But he does not believe the film -- directed by Brit Danny Boyle --reflects Indian film culture.
"Audiences here in the US see that as an Indian film," Khan tells PopcornBiz. "But Indians don't perceive that as an Indian film because Danny is not Indian.
"While it's about India, I don't think it's an Indian film," he added. "I don't feel the point of view is Indian. It's Danny's point of view,
which is a great point of view."
Khan said he's a big admirer of Boyle and his work. Further, the film has done its part in opening the door to India's film culture in the United States. The film won a stunning eight Oscars and became the feel good story of the 2009 awards season.
"It only helps," says Khan. "As a result of 'Slumdog' people are more interested in Indian films and might want to experience them over here."

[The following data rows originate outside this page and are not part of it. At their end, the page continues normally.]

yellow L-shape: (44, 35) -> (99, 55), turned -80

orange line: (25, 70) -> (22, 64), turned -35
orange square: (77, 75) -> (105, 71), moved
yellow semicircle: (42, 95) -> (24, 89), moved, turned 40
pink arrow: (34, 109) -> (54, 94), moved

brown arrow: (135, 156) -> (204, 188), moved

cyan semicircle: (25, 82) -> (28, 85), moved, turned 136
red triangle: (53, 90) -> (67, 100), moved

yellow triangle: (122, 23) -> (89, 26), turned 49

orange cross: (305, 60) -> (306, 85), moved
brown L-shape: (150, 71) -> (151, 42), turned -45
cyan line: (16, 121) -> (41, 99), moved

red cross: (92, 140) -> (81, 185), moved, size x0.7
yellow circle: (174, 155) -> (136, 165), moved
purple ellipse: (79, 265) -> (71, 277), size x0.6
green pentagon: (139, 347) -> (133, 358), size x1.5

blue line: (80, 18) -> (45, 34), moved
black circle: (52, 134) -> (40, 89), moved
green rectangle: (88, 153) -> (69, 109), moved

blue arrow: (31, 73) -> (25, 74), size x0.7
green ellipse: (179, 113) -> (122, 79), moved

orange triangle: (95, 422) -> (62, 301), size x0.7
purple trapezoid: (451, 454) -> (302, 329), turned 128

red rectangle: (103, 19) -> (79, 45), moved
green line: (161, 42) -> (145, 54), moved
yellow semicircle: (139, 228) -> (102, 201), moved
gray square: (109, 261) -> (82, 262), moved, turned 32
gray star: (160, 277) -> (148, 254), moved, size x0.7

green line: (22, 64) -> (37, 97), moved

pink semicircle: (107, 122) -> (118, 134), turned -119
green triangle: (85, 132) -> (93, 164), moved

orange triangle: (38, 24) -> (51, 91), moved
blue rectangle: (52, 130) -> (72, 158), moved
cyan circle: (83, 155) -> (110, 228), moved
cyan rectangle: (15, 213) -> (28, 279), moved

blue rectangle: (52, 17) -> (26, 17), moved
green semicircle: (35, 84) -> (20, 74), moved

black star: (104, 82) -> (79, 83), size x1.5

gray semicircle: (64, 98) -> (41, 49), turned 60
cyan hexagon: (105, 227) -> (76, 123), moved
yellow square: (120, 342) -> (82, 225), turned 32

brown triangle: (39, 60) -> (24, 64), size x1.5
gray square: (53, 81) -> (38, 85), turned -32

But he also pointed out that this has been a gradual shift which he saw with "Lagaan: Once Upon a Time in India" which was nominated for a Best Foreign Language Film Oscar after its 2001 release. Khan starred and produced in the film depicting a village's quest to lower taxes by winning a cricket match against their local British rulers.
"But I do feel the door is still opening," says Khan.
Khan's latest film, which he produced but opted not to star in, is "Peepli Live" which depicts a peasant who finds the only way out of
his financial crisis is the financial benefits of suicide. It opens Aug. 13.